4.11          Amendment or Modification.  This Agreement may be amended or modified from time to time only by the written agreement of all the Parties hereto.
4.12           Entire Agreement. This Agreement constitutes the entire agreement by the parties hereto and supersedes any other agreement, whether written or oral, that may have been made or entered into between them relating to the matters contemplated hereby.
4.13          Integration.  This Agreement and the instruments referenced herein supersede all previous understandings or agreements among the Parties, whether oral or written, with respect to its subject matter hereof.  This Agreement and such instruments contain the entire understanding of the Parties with respect to the subject matter hereof and thereof.  No understanding, representation, promise or agreement, whether oral or written, is intended to be or shall be included in or form part of this Agreement unless it is contained in a written amendment hereto executed by the Parties hereto after the date of this Agreement.
[Remainder of Page Intentionally Left Blank]

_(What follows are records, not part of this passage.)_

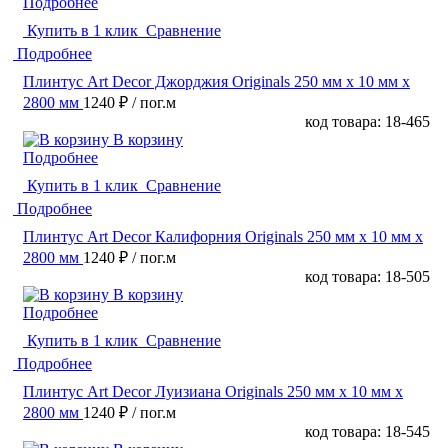
Подробнее
Купить в 1 клик
Сравнение
Подробнее
Плинтус Art Decor Джорджия Originals 250 мм х 10 мм х
2800 мм
1240 ₽
/ пог.м
код товара: 18-465
В корзину
Подробнее
Купить в 1 клик
Сравнение
Подробнее
Плинтус Art Decor Калифорния Originals 250 мм х 10 мм х
2800 мм
1240 ₽
/ пог.м
код товара: 18-505
В корзину
Подробнее
Купить в 1 клик
Сравнение
Подробнее
Плинтус Art Decor Луизиана Originals 250 мм х 10 мм х
2800 мм
1240 ₽
/ пог.м
код товара: 18-545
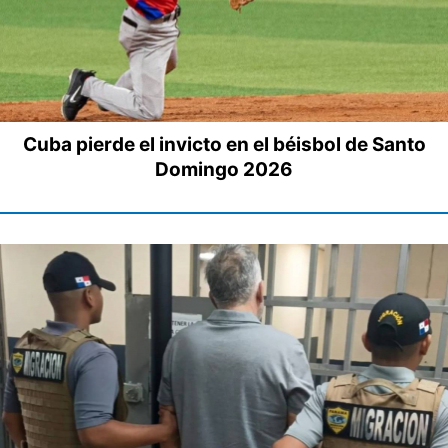
Cuba pierde el invicto en el béisbol de Santo
Domingo 2026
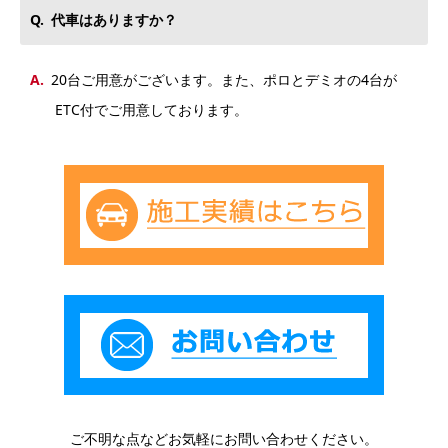
代車はありますか？
20台ご用意がございます。また、ポロとデミオの4台が
ETC付でご用意しております。
ご不明な点などお気軽にお問い合わせください。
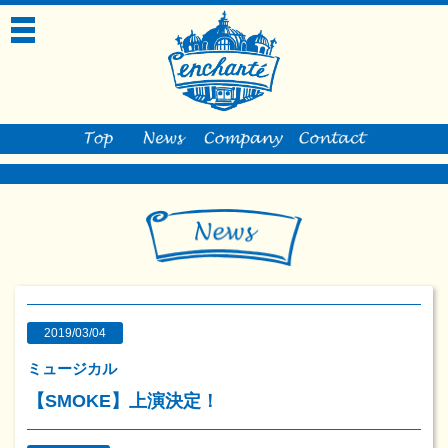
toggle
navigation
2019/03/04
ミュージカル
【SMOKE】上演決定！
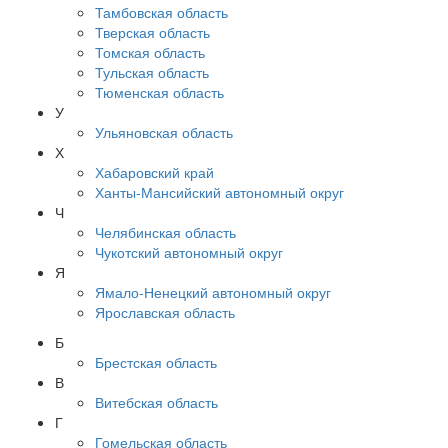
Тамбовская область
Тверская область
Томская область
Тульская область
Тюменская область
У
Ульяновская область
Х
Хабаровский край
Ханты-Мансийский автономный округ
Ч
Челябинская область
Чукотский автономный округ
Я
Ямало-Ненецкий автономный округ
Ярославская область
Б
Брестская область
В
Витебская область
Г
Гомельская область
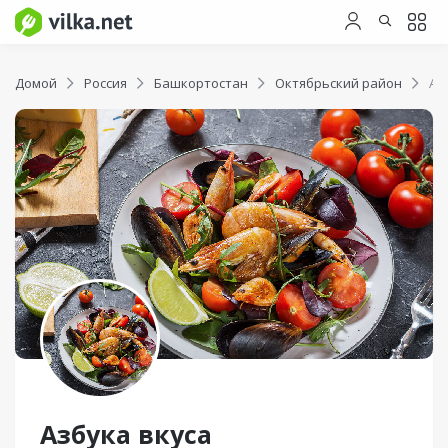
Домой
Россия
Башкортостан
Октябрьский район
Аз
Азбука вкуса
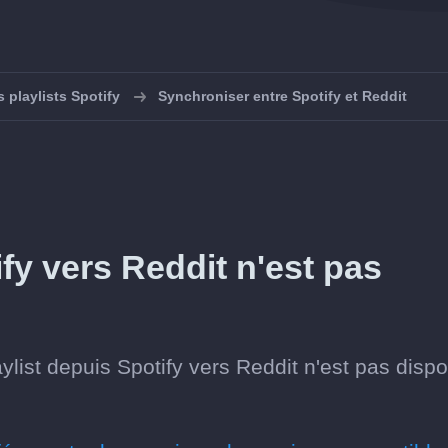
 playlists Spotify
Synchroniser entre Spotify et Reddit
ify vers Reddit n'est pas
list depuis Spotify vers Reddit n'est pas dispo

IN WITNESS WHEREOF, this Contribution and Conveyance Agreement has been duly executed by the parties set forth below.
 
DYNAGAS LNG PARTNERS LP
   
   
 
By:
/s/ Michael Gregos
 
Name:
Michael Gregos
 
Title:
Chief Financial Officer
   
 
DYNAGAS OPERATING LP
   
 
By:
/s/ Michael Gregos
 
Name:
Michael Gregos
 
Title:
Chief Financial Officer of Dynagas Operating GP LLC, the general partner of the Dynagas Operating LP
     
     
 
DYNAGAS EQUITY HOLDING LIMITED
   
 
By:
/s/ Konstantinos Lampsias
 
Name:
Konstantinos Lampsias
 
Title:
Attorney-In-Fact
     
     
 
ARCTIC LNG CARRIERS LTD.
   
 
By:
/s/ Konstantinos Lampsias
 
Name:
Konstantinos Lampsias
 
Title:
Attorney-in-fact
     
     
 
QUINTA GROUP CORP.
   
 
By:
/s/ Konstantinos Lampsias
 
Name:
Konstantinos Lampsias
 
Title:
Attorney-in-fact
     
     
 
PELTA HOLDINGS S.A.
   
 
By:
/s/ Konstantinos Lampsias
 
Name:
Konstantinos Lampsias
 
Title:
Attorney-in-fact
     
     



(Signature page to the Contribution and Conveyance Agreement)


Schedule I

Existing Time Charters

·
LNG Carrier Time Charter Agreement dated as of June 19, 2013, by and between Fareastern and Statoil ASA with respect to the Arctic Aurora.
·
LNG Carrier Time Charter Agreement, dated as of April 17, 2014, by and between Seacrown and Gazprom Marketing and Trading Singapore PTE. LTD with respect to the Amur River.
·
LNG Carrier Time Charter Agreement, dated as of October 31, 2016, by and between Pegasus and Gazprom Marketing and Trading Singapore PTE. LTD with respect to the Clean Energy.
·
LNG Carrier Time Charterparty, dated as of August 2, 2011, by and between Solana and Gazprom Global LNG Limited with respect to the Lena River.
·
LNG Carrier Time Charterparty, dated as of January 14, 2016, by and between Solana and Yamal Trade PTE. LTD. with respect to the Lena River.
·
LNG Carrier Time Charterparty, dated as of August 2, 2011, by and between Lance and Gazprom Global LNG Limited with respect to the Ob River.
·
LNG Carrier Time Charterparty, dated as of March 24, 2016, by and between Lance and Gazprom Marketing and Trading Singapore PTE. LTD with respect to the Ob River.
·
LNG Carrier Time Charterparty, dated as of August 2, 2011, by and between Navajo and Gazprom Global LNG Limited with respect to the Yenisei River.
·
LNG Carrier Time Charterparty, dated as of January 14, 2016, by and between Navajo and Yamal Trade PTE. LTD. with respect to the Yenisei River.